Swell, ya hammered Boozehound! Just use that concept to dredge up memories from the jungle Gulfs to hang him up inside.
“You ready to whip out the PowerPlay, right??” I politely asked, trying to take stock of everything at once. My eyes buckled back into their seats, surging into Gutt’s as he revolved back around. “Because we've got one ABnormous advantage?” I prodded.
“Suriee I've got Time-worn & NeWave gadgets,” he confirmed. “But we’re all fairly safe here I imagine. So one thing at a time now, which is your friend’s foot first. NEVER rush into things, son. Formulate. We are deliberate creatures. Don’t let anything take that away from you. We can dial up a course of action in a minute.”
I clapped. “Good, I'm ready to fire up some fat engines!"

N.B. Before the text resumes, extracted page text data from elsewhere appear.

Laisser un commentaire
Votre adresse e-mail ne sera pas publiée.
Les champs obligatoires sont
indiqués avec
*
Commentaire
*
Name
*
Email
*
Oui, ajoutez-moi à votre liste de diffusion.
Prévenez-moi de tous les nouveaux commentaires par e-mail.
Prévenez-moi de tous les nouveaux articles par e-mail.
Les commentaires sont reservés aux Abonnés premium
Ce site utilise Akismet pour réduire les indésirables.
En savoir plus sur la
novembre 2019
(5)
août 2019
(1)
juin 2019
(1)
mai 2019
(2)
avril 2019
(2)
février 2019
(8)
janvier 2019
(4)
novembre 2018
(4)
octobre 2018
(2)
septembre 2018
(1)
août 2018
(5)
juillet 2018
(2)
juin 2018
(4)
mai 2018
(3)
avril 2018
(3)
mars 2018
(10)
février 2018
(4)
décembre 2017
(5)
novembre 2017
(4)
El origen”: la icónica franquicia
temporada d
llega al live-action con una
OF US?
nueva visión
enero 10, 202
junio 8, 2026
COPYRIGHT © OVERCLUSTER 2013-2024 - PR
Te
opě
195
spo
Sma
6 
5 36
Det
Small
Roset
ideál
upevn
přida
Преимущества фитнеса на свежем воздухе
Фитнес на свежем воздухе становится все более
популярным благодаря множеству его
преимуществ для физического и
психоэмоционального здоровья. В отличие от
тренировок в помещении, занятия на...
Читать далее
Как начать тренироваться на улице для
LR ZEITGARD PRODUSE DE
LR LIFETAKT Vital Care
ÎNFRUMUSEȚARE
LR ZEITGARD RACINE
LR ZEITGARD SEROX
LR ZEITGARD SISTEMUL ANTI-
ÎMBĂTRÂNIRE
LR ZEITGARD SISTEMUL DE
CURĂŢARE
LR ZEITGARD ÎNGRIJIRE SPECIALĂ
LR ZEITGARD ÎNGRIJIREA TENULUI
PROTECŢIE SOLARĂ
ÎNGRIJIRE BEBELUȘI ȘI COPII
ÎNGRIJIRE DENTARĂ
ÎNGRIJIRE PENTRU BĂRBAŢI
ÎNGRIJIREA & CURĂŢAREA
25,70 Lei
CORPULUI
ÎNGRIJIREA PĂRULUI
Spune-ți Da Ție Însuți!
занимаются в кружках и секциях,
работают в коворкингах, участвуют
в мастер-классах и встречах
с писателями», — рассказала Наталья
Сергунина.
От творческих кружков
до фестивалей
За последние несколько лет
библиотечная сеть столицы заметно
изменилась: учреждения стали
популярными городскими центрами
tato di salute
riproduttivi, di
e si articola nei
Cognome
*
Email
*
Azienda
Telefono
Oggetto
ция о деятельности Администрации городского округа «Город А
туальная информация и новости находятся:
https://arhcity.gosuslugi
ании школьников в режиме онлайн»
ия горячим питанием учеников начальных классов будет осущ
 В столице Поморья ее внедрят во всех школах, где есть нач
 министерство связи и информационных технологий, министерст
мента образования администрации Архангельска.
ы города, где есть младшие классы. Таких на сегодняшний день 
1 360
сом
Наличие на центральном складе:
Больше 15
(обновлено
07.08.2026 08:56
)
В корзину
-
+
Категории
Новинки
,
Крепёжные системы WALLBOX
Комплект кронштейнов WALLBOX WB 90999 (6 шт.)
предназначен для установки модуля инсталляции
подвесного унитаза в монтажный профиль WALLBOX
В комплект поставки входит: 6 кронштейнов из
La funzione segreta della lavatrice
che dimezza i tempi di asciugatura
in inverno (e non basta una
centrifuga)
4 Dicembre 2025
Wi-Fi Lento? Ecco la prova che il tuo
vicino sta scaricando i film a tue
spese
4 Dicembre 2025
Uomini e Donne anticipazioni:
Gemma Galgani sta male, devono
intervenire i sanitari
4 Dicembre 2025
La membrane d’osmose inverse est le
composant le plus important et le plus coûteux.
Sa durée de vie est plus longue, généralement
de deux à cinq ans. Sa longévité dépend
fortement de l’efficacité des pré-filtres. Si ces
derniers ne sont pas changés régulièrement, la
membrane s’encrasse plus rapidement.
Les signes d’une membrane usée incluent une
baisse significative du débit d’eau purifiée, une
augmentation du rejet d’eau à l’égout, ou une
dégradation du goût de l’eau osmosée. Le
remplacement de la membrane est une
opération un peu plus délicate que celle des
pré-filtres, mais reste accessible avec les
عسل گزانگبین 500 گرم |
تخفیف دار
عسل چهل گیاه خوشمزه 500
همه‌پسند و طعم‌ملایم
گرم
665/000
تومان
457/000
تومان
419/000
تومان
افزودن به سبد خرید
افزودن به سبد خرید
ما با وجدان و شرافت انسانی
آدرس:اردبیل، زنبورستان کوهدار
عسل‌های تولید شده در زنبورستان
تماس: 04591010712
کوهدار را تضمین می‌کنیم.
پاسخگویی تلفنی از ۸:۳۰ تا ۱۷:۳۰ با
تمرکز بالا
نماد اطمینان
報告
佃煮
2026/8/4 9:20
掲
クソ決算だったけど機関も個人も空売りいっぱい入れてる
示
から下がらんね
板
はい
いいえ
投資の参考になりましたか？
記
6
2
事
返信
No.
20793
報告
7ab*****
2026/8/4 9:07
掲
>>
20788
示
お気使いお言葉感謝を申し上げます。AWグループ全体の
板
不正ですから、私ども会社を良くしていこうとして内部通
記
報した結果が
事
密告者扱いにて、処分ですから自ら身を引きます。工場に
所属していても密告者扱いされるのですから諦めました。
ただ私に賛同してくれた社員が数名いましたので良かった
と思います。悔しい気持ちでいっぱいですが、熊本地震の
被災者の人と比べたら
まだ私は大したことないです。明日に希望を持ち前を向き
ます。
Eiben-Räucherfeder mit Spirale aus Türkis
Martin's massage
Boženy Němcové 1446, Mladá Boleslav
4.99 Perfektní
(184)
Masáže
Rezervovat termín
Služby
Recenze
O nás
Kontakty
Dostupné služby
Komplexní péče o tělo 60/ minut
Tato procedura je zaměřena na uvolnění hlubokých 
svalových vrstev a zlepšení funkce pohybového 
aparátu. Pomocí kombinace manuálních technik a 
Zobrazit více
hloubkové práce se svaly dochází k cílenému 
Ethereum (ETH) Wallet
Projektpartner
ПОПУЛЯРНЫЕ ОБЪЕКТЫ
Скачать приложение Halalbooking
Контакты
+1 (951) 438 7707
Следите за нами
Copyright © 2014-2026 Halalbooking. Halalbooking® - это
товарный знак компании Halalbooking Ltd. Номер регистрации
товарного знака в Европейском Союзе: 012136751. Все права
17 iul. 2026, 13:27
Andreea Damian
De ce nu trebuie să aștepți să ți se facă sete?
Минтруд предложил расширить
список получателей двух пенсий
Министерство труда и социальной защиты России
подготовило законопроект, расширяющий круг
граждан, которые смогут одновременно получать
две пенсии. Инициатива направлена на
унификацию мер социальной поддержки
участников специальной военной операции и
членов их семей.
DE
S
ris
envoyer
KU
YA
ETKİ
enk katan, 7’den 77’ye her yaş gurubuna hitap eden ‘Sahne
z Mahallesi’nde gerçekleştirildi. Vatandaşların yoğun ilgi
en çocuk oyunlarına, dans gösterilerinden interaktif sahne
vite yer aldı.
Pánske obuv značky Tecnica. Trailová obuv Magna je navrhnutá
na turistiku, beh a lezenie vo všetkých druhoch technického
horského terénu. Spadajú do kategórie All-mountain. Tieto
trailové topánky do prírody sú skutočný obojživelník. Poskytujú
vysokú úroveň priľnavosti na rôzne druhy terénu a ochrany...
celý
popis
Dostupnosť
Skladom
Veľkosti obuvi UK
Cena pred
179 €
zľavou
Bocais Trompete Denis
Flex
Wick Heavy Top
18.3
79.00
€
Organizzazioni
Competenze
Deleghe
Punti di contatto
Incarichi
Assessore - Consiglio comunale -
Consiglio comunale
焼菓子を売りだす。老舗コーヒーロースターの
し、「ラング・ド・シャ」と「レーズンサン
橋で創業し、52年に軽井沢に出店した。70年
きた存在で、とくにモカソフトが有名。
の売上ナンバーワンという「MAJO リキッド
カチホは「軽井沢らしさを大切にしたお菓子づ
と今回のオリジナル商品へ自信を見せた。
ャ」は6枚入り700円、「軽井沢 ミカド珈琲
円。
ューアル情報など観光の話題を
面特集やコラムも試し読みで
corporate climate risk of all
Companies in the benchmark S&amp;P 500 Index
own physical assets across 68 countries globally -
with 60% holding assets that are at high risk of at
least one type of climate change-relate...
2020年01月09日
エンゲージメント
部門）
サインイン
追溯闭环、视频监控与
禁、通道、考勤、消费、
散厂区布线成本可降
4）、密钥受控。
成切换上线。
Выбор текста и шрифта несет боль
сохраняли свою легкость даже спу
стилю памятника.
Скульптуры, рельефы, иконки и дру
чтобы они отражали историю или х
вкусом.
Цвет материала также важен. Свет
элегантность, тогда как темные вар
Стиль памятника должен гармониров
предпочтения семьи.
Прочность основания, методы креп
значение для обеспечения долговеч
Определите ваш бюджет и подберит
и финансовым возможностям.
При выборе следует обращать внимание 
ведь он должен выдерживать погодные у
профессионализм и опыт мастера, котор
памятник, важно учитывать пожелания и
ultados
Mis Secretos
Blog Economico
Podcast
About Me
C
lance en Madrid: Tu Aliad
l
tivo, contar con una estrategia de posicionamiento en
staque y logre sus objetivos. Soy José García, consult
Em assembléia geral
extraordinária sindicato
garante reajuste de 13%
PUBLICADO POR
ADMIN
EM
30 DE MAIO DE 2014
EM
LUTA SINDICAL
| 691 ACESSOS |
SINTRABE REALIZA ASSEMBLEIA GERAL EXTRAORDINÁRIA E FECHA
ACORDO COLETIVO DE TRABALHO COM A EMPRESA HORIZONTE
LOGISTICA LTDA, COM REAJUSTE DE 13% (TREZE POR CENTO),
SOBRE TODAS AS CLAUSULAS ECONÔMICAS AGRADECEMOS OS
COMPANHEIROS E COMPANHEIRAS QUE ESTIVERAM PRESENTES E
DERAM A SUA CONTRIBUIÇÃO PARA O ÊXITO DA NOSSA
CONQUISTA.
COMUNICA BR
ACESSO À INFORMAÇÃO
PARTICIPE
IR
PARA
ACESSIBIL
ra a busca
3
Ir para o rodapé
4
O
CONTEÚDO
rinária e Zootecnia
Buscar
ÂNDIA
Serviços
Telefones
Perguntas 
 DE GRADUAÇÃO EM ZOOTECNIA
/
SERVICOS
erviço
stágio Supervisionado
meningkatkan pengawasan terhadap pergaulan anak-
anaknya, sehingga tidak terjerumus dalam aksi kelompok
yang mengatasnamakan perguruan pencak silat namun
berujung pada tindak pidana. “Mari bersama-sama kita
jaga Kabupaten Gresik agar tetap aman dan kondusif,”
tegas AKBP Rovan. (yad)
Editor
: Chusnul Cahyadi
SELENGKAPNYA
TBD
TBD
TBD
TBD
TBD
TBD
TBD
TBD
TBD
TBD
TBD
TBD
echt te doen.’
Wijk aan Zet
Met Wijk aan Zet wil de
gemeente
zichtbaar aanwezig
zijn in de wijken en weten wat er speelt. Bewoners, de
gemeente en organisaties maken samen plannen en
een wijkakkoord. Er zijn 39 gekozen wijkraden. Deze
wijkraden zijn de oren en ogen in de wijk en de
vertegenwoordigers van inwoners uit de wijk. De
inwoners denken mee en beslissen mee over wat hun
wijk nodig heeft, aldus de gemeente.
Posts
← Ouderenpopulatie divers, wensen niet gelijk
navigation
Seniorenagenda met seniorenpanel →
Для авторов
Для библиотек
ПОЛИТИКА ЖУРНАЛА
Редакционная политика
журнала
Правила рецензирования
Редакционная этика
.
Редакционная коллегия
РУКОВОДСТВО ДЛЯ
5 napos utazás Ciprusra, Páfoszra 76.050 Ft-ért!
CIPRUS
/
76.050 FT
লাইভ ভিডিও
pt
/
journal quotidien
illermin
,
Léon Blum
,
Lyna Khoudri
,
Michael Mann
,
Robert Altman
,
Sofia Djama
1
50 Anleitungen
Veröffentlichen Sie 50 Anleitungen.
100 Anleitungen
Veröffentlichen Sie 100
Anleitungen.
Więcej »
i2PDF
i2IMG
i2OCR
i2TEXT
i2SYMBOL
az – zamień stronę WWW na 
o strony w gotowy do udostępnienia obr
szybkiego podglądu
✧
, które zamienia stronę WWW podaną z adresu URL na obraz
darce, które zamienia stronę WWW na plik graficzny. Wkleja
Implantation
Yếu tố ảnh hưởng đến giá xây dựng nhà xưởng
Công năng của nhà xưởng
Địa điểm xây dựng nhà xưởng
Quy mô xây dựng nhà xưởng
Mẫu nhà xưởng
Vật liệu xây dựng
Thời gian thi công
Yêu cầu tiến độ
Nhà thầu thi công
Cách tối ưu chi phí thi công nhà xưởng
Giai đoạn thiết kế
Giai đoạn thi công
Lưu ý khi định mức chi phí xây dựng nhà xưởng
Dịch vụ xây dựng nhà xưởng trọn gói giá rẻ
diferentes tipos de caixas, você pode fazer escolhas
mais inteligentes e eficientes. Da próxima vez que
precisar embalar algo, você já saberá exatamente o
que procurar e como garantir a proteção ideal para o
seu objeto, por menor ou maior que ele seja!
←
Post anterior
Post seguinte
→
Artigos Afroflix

Gutt flexed a flagging bicep: “Aye mateys, we're in the same boat.” Then he turned his attention quickly to the Prowley unit, and ordered: “Bring the boy into the room under the Balcony ramp over there,” ~and ushered them aside. The trio shuffled in after the war nurse, as he cooed, “We’ll get ya comfortable son; your wounds don’t appear too serious, so don’t stress. I'll clean out the area for now, & you just rest in here with some painkillers til I can get my hands on a Treatment that'll knock your socks back ON.”
That had to be some buttery talk. I was pretty sure there was a chance of infection from the sludgewater; however I was quite relieved that all was calm for the time being. Except suddenly as I was left to tread my own thoughts, I became conscious of bodily signals I was receiving.